Work instructions: The whole listing, from first line to last: copy it exactly.

Input data:
- Opening Delimiter -
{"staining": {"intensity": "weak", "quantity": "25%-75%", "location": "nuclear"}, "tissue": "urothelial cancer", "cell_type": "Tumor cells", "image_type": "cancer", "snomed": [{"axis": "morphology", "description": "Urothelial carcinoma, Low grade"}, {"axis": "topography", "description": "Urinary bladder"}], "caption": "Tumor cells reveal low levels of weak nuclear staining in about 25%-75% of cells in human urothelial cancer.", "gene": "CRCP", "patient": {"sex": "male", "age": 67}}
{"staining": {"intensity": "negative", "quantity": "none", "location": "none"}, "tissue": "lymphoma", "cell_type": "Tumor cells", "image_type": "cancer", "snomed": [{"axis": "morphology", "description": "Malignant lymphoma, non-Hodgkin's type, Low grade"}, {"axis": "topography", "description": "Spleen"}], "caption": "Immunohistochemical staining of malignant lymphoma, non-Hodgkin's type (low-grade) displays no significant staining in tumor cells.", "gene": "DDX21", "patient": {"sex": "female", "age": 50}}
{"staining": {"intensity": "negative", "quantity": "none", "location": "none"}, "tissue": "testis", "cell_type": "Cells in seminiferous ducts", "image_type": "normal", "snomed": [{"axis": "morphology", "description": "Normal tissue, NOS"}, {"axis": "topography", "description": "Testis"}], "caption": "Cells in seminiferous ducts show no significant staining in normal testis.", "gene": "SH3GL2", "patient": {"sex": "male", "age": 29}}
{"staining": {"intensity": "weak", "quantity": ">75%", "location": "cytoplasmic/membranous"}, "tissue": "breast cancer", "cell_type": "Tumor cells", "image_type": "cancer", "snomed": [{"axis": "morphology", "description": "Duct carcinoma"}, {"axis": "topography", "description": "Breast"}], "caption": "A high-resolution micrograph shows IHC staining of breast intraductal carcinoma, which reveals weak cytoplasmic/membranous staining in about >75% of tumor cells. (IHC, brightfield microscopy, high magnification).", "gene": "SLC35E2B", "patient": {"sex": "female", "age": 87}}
- Closing Delimiter -
Solution for this task:
{"staining": {"intensity": "weak", "quantity": "25%-75%", "location": "nuclear"}, "tissue": "urothelial cancer", "cell_type": "Tumor cells", "image_type": "cancer", "snomed": [{"axis": "morphology", "description": "Urothelial carcinoma, Low grade"}, {"axis": "topography", "description": "Urinary bladder"}], "caption": "Tumor cells reveal low levels of weak nuclear staining in about 25%-75% of cells in human urothelial cancer.", "gene": "CRCP", "patient": {"sex": "male", "age": 67}}
{"staining": {"intensity": "negative", "quantity": "none", "location": "none"}, "tissue": "lymphoma", "cell_type": "Tumor cells", "image_type": "cancer", "snomed": [{"axis": "morphology", "description": "Malignant lymphoma, non-Hodgkin's type, Low grade"}, {"axis": "topography", "description": "Spleen"}], "caption": "Immunohistochemical staining of malignant lymphoma, non-Hodgkin's type (low-grade) displays no significant staining in tumor cells.", "gene": "DDX21", "patient": {"sex": "female", "age": 50}}
{"staining": {"intensity": "negative", "quantity": "none", "location": "none"}, "tissue": "testis", "cell_type": "Cells in seminiferous ducts", "image_type": "normal", "snomed": [{"axis": "morphology", "description": "Normal tissue, NOS"}, {"axis": "topography", "description": "Testis"}], "caption": "Cells in seminiferous ducts show no significant staining in normal testis.", "gene": "SH3GL2", "patient": {"sex": "male", "age": 29}}
{"staining": {"intensity": "weak", "quantity": ">75%", "location": "cytoplasmic/membranous"}, "tissue": "breast cancer", "cell_type": "Tumor cells", "image_type": "cancer", "snomed": [{"axis": "morphology", "description": "Duct carcinoma"}, {"axis": "topography", "description": "Breast"}], "caption": "A high-resolution micrograph shows IHC staining of breast intraductal carcinoma, which reveals weak cytoplasmic/membranous staining in about >75% of tumor cells. (IHC, brightfield microscopy, high magnification).", "gene": "SLC35E2B", "patient": {"sex": "female", "age": 87}}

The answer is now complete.